Well, although I’m playing a game called “Under A Killing Moon” (Edit: Unfortunately, I probably won’t review it) at the time of writing, I thought that I should try to make sure that there is at least one “Doom II”/”Final Doom” WAD review posted here this month.
So, I thought that I’d take a quick look at a WAD called “Quantum Strike (V2)“. However, at the time of writing, I’m about halfway through level three (of four). So, this article will be more than just a first impressions article, but less than a full review.
As usual, I used the “ZDoom” source port (version 2.7.9999.0) whilst playing this WAD. However, according to the text file that accompanies the WAD, it will also run with more modern versions of several other source ports such as GZDoom, Zandronum, PR/GLBoom+ and QZDoom.
So, let’s take a look at “Quantum Strike (V.2):
“Quantum Strike (V2)” is a four-level “slaughtermap” WAD that includes new textures, music, fully implemented difficulty settings (I used “Hurt Me Plenty”) and a new monster.
If you’ve never heard of “slaughtermap” levels before, they are challenging levels (like “XXXI Cybersky“, “VeryHard“, “Stardate 20X6” etc..) that contain a linear series of arena-like segments which are filled with more monsters than you can actually fight.
This shifts the emphasis of the gameplay towards survival, fast-paced puzzle solving, dogged determination, knowing when to fight (or when not to) and knowing how to use the “rules” of “Doom II” to your advantage. Personally, I really like this style of level, but it is something of an acquired taste.

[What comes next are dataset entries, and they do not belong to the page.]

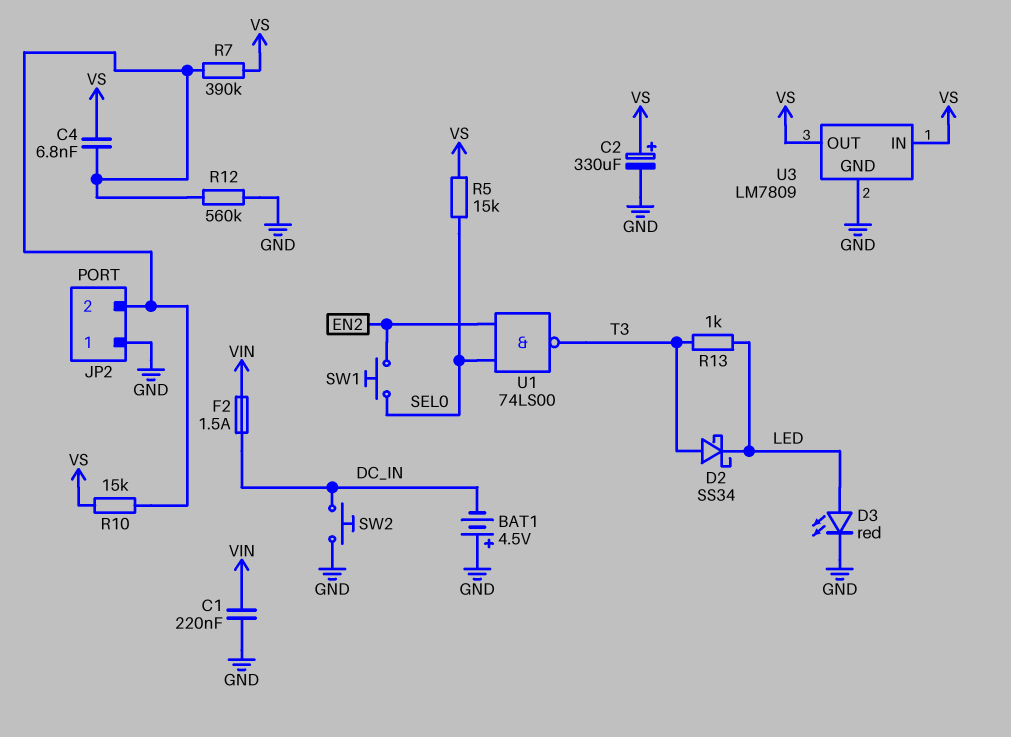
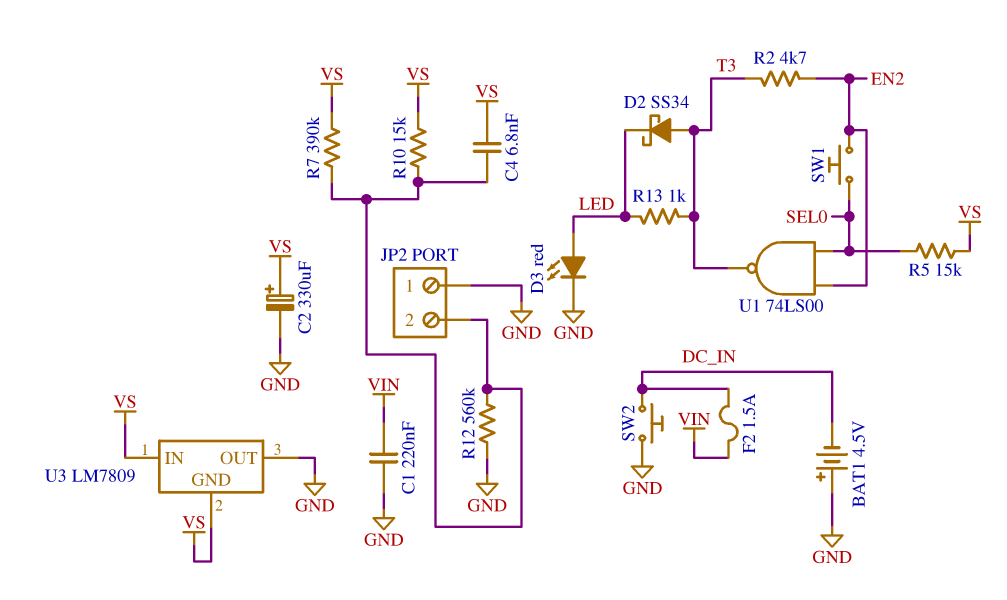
R2: none -> 4.7k (EN2, T3)
U3 pin GND: GND -> VS
U3 pin OUT: VS -> GND

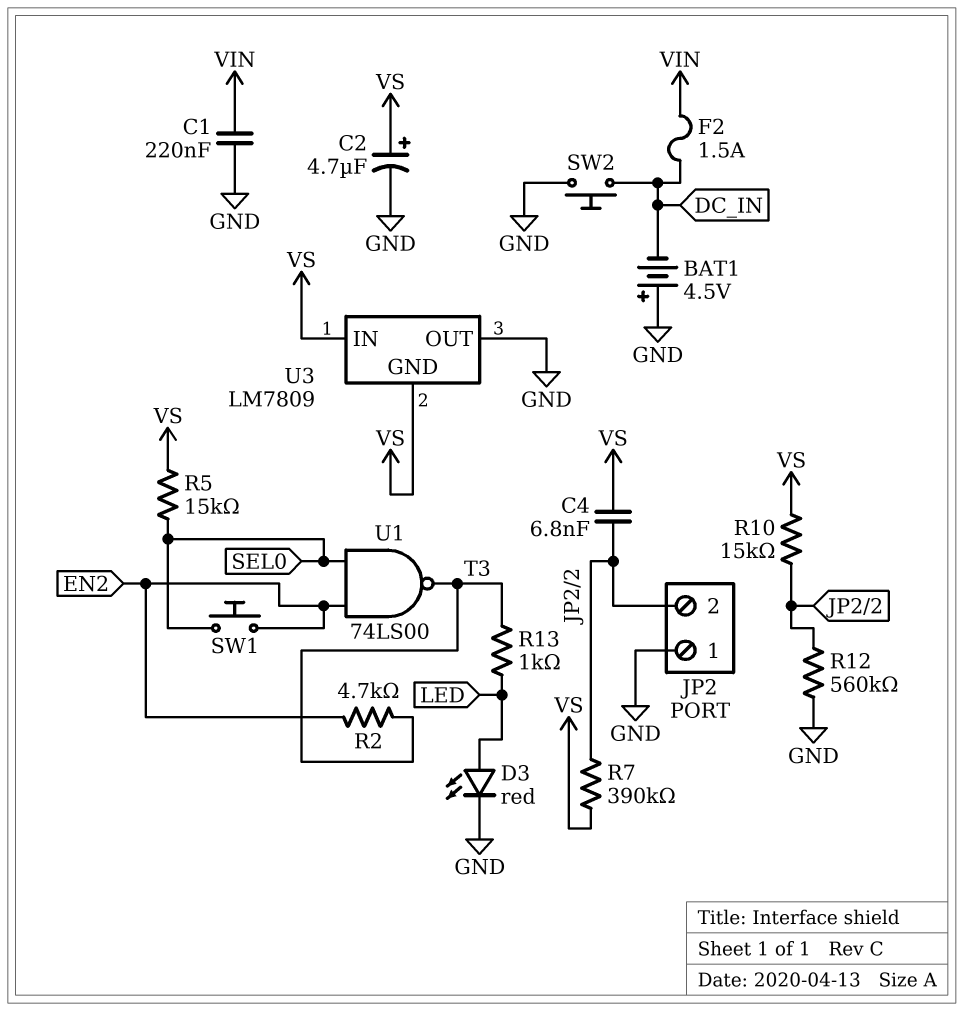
C2: 330uF (plus VS, minus GND) -> 4.7uF (plus VS, minus GND)
D2: schottky SS34 (A T3, K LED) -> none

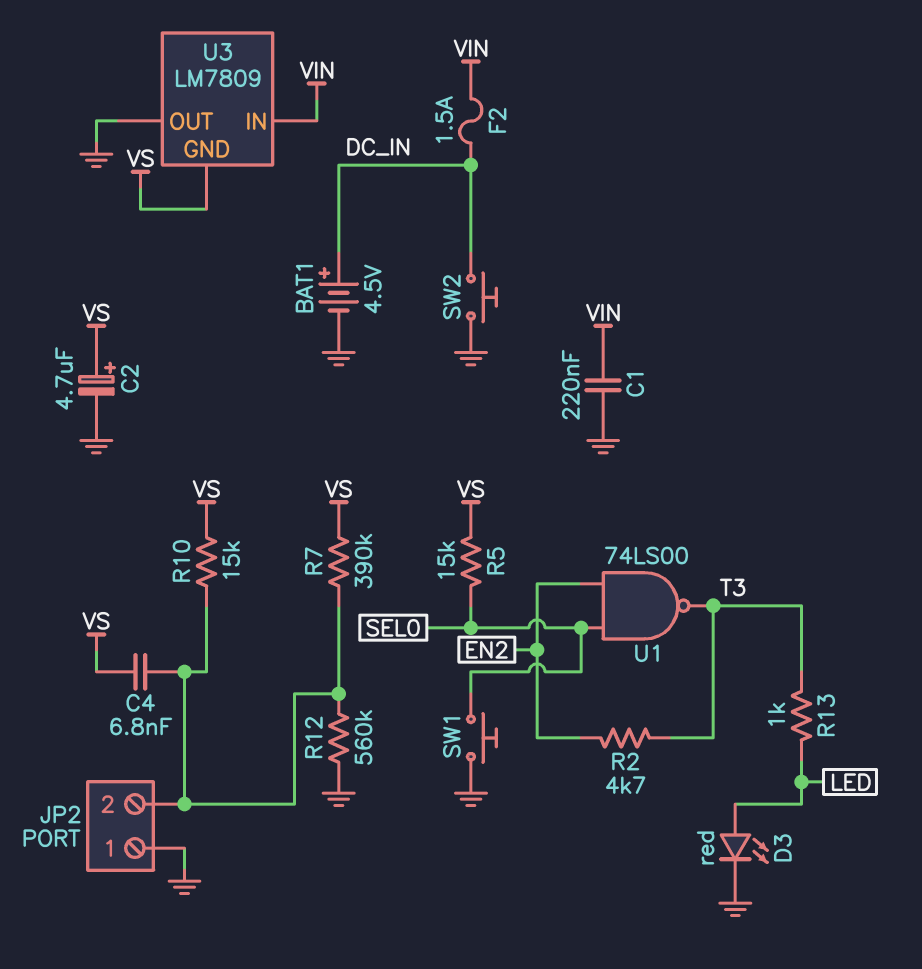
BAT1: 4.5V (plus GND, minus DC_IN) -> 4.5V (plus DC_IN, minus GND)
SW1: button (EN2, SEL0) -> button (GND, SEL0)
U3 pin IN: VS -> VIN

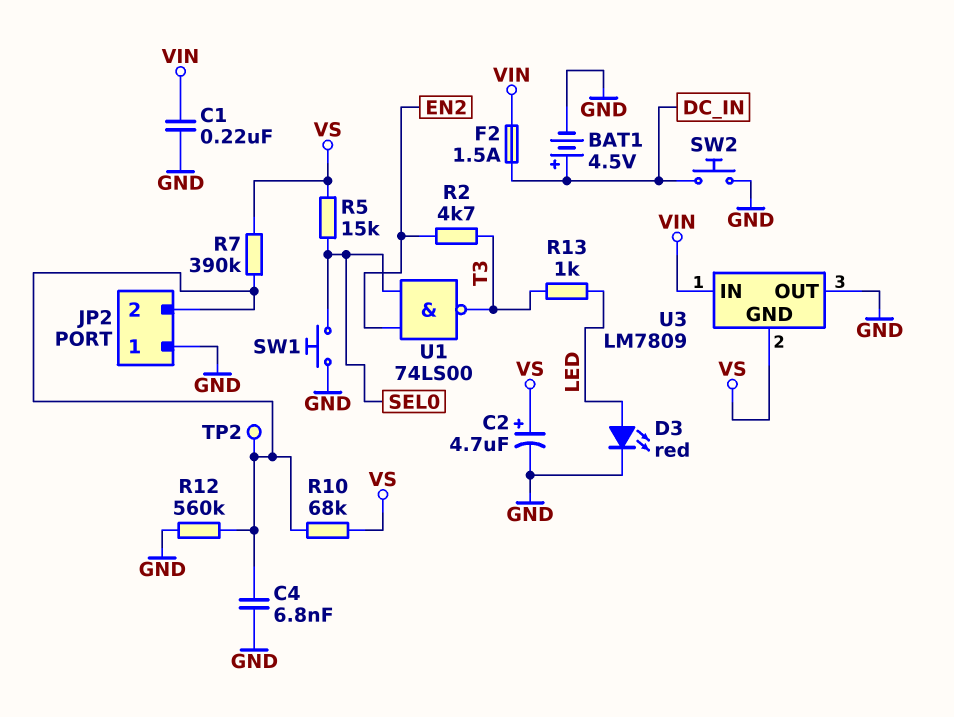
C4: 6.8nF (JP2/2, VS) -> 6.8nF (GND, JP2/2)
R10: 15k (JP2/2, VS) -> 68k (JP2/2, VS)
TP2: none -> test point (JP2/2)

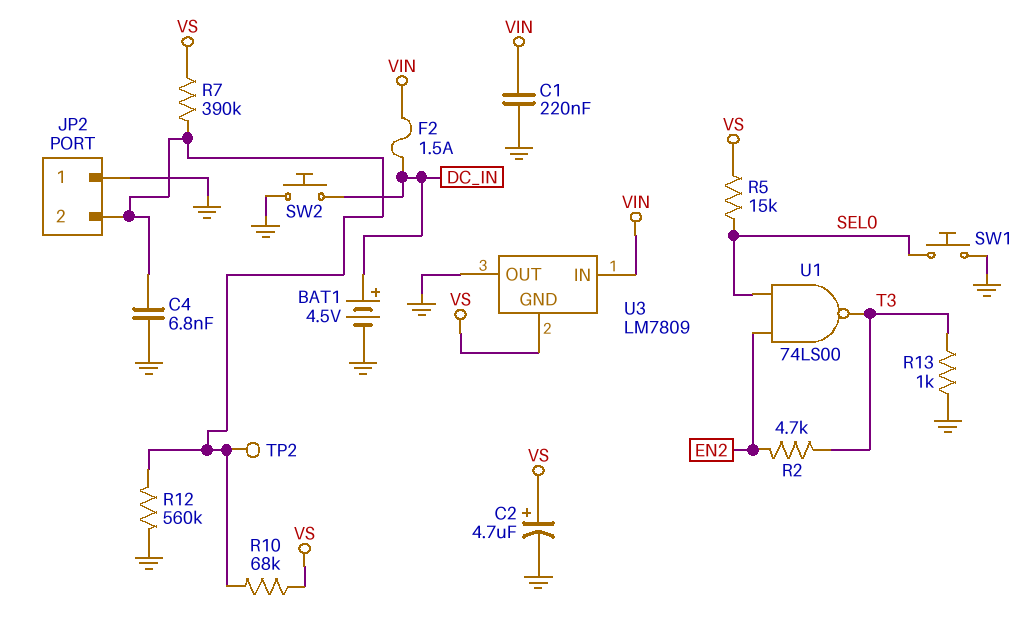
D3: LED red (A LED, K GND) -> none
R13: 1k (LED, T3) -> 1k (GND, T3)

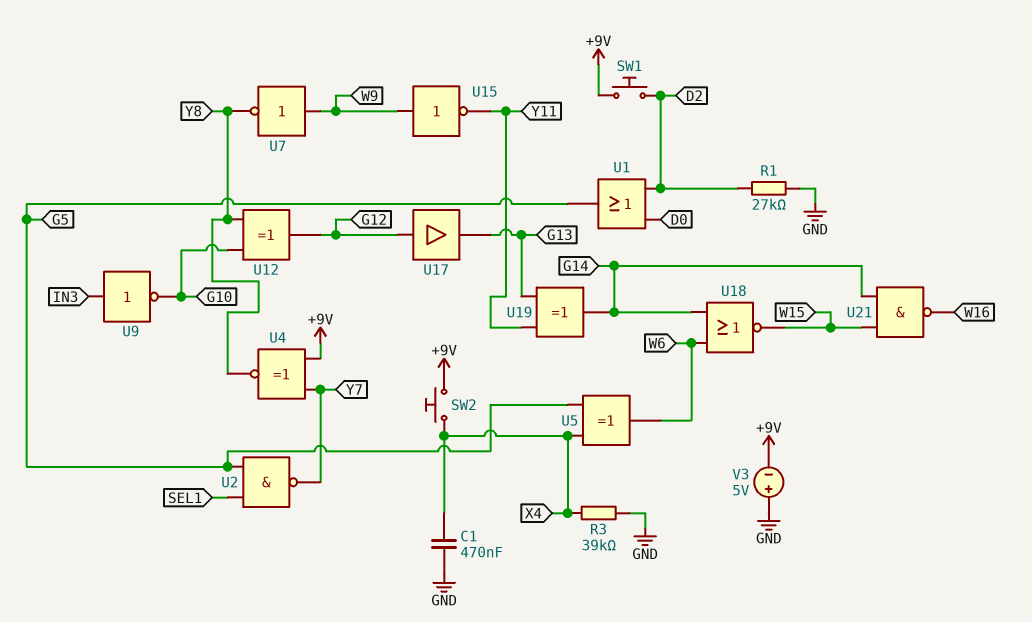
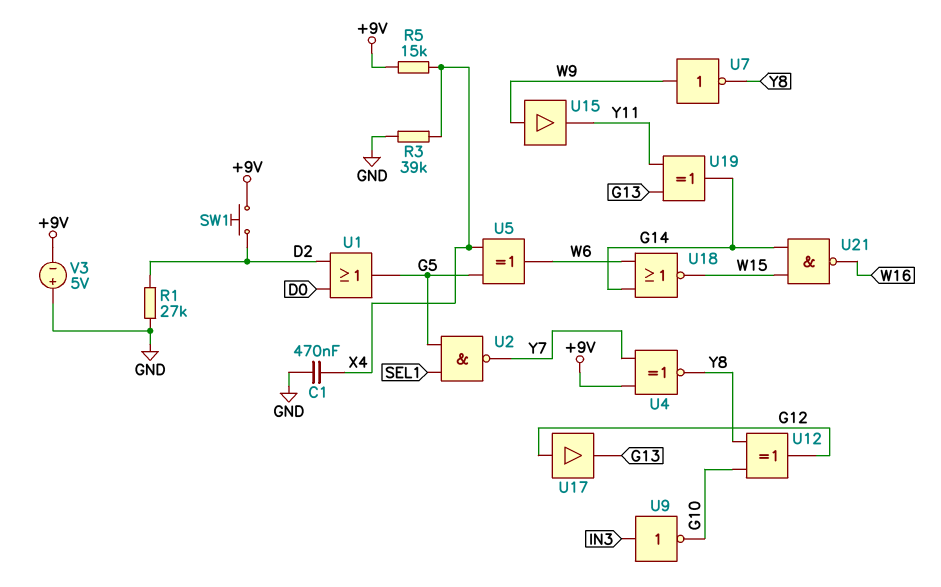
R5: none -> 15k (+9V, X4)
SW2: button (+9V, X4) -> none
U15: NOT (in W9, out Y11) -> buffer (in W9, out Y11)

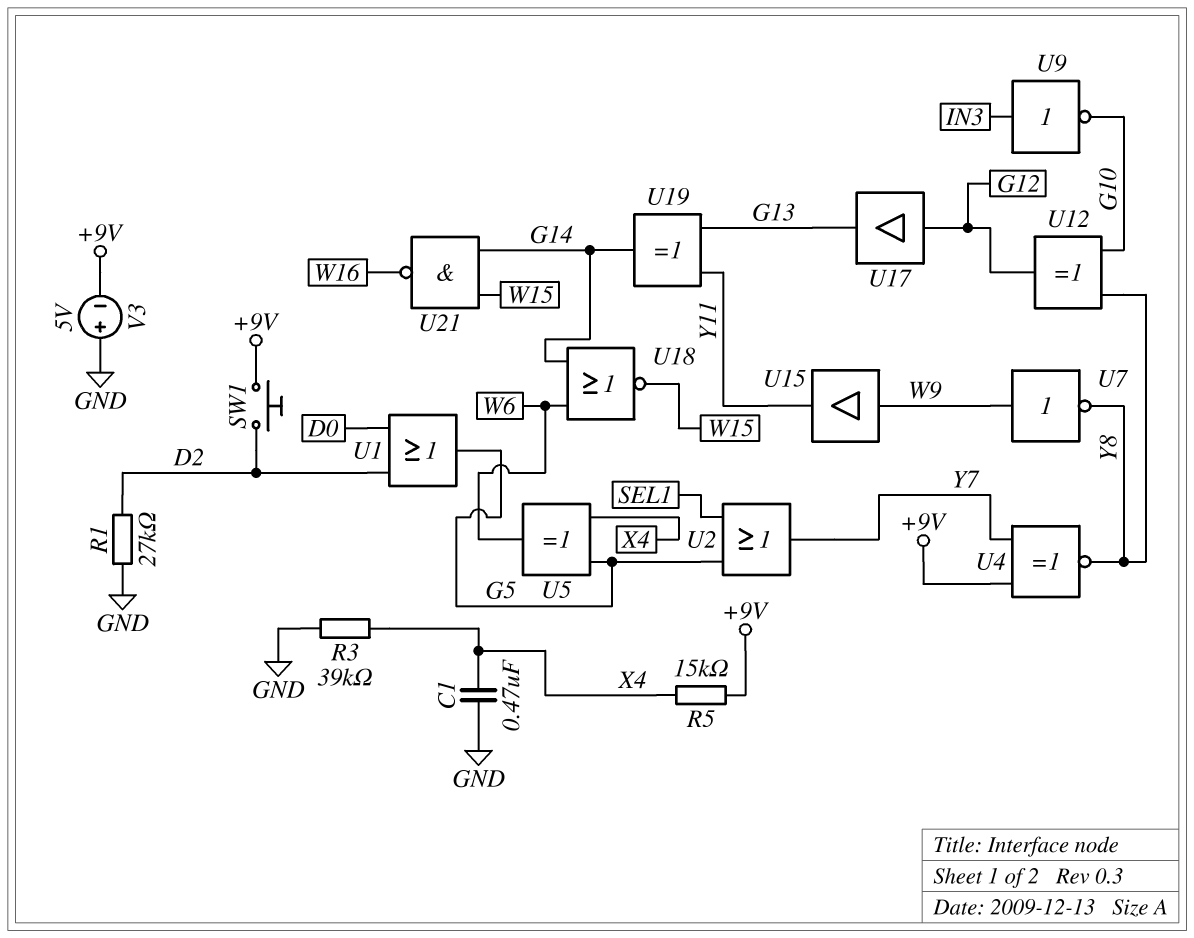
U2: NAND (in G5, in SEL1, out Y7) -> OR (in G5, in SEL1, out Y7)

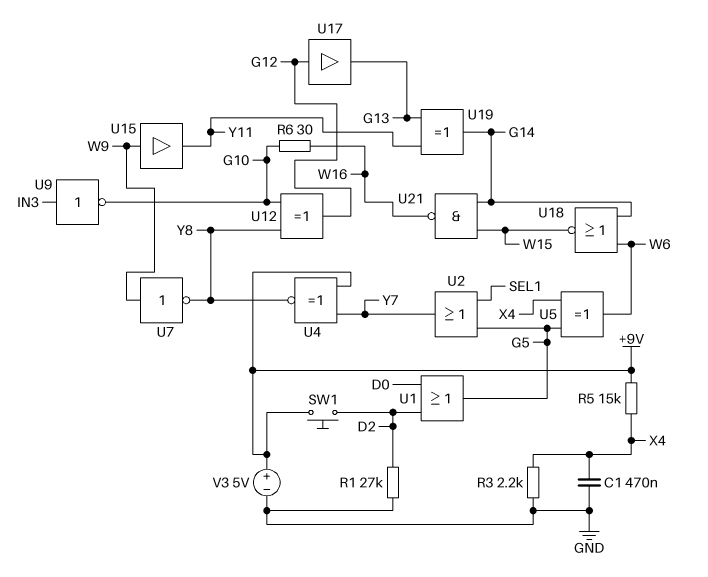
R3: 39k (GND, X4) -> 2.2k (GND, X4)
R6: none -> 30 (G10, W16)
V3: 5V (plus GND, minus +9V) -> 5V (plus +9V, minus GND)

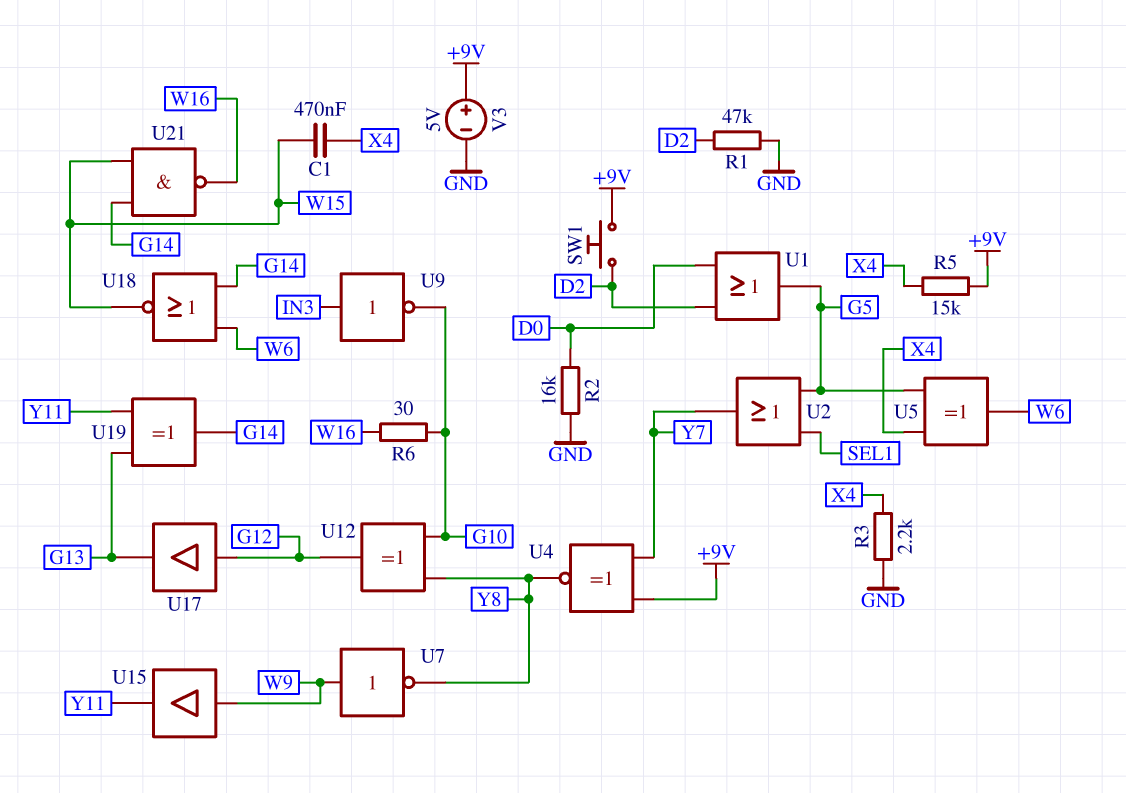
C1: 470nF (GND, X4) -> 470nF (W15, X4)
R1: 27k (D2, GND) -> 47k (D2, GND)
R2: none -> 16k (D0, GND)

However, whilst this WAD certainly contains some good slaughtermap segments, it isn’t a perfect example of something in this genre. The main problem is that many of the monster-filled areas can feel a little bit too claustrophobic. One of the most important parts of any “slaughtermap” is that the player has enough room to run, dodge and take cover. This can make the difference between a fun level and a frustrating one.
This is especially the case with the early parts of the first level, which mostly take place within narrow corridors where there’s very little room for dodging and relatively little ammo, health, weaponry or cover on offer. At it’s best, this makes the level suspenseful. But it can also make the difficulty feel somewhat cheap, especially when the level occasionally leaves you sandwiched between two groups of monsters within a relatively narrow corridor.
The most jarring example of cheap difficulty in the first level is when the WAD’s new monster, the Afrit, is introduced during a corridor segment. This is a flying baron-type monster who has a powerful attack that spews lots of mancubus/revenant projectiles across a wide area. Although it’s always cool to see new monsters, this is a type of monster that shouldn’t be used in areas where there’s relatively little cover or room for the player to dodge.
Although the first level is a rather fun level, the claustrophobic design doesn’t do it any favours. Even the “arena” area later in the level is a medium-size room that feels slightly claustrophobic when compared to the number of monsters you have to fight. This is compounded by the fact that there’s relatively little cover in this area, which can mean that the player barely has time to think or to formulate any kind of strategy.
The second level has some really good arena segments that are suitably sized for this style of gameplay. However, there’s still something of a slight emphasis on claustrophobic walkways in some parts of the level.
But, although this level is probably my favourite, I couldn’t actually find a way to end it. Even after all of the monsters in the final arena had died, I still couldn’t find a way of ending the level. So, I had to resort to using the “level skip” cheat.
The third level is much more like a classic-style “slaughtermap” level, with arena-like areas, some cool-looking design and lots of monsters.
Although I haven’t finished this level at the time of writing, it is a reasonably fun example of a slaughtermap level. However, one slight criticism I have of it is that some parts can feel a little bit claustrophobic and/or not have enough cover.
This WAD also takes a very traditionalist attitude towards jumping, but the levels are designed with this limitation in mind. So, I didn’t even notice that I couldn’t jump until about half an hour after I’d started playing. However, the fact that the WAD seems to force you to play the second level (and presumably the third too) from a pistol start is slightly annoying though.
Visually speaking, this WAD has a rather cool sci-fi/horror theme to it, which is vaguely reminiscent of both the original “Quake” and some of Skillsaw’s excellent “Doom II” WADs (eg: “Ancient Aliens“, “Lunatic” etc..) whilst also being it’s own thing too. Seriously, I really love the look of this WAD 🙂
Likewise, the new music here is really cool too, and it mostly consists of 1980s/90s style MIDI music which has a wonderfully retro-futuristic sound to it. This goes really well with the visual style of the WAD and really helps to add some atmosphere to the levels.
All in all, from what I’ve played, this WAD is a mixed bag. Yes, it looks (and sounds) really cool. Yes, there are some really fun moments to be found here (especially in the second level). However, the emphasis on claustrophobic settings and pistol starts really doesn’t do this WAD any favours.
If I had to give what I’ve played a rating out of five, it would get three and a half.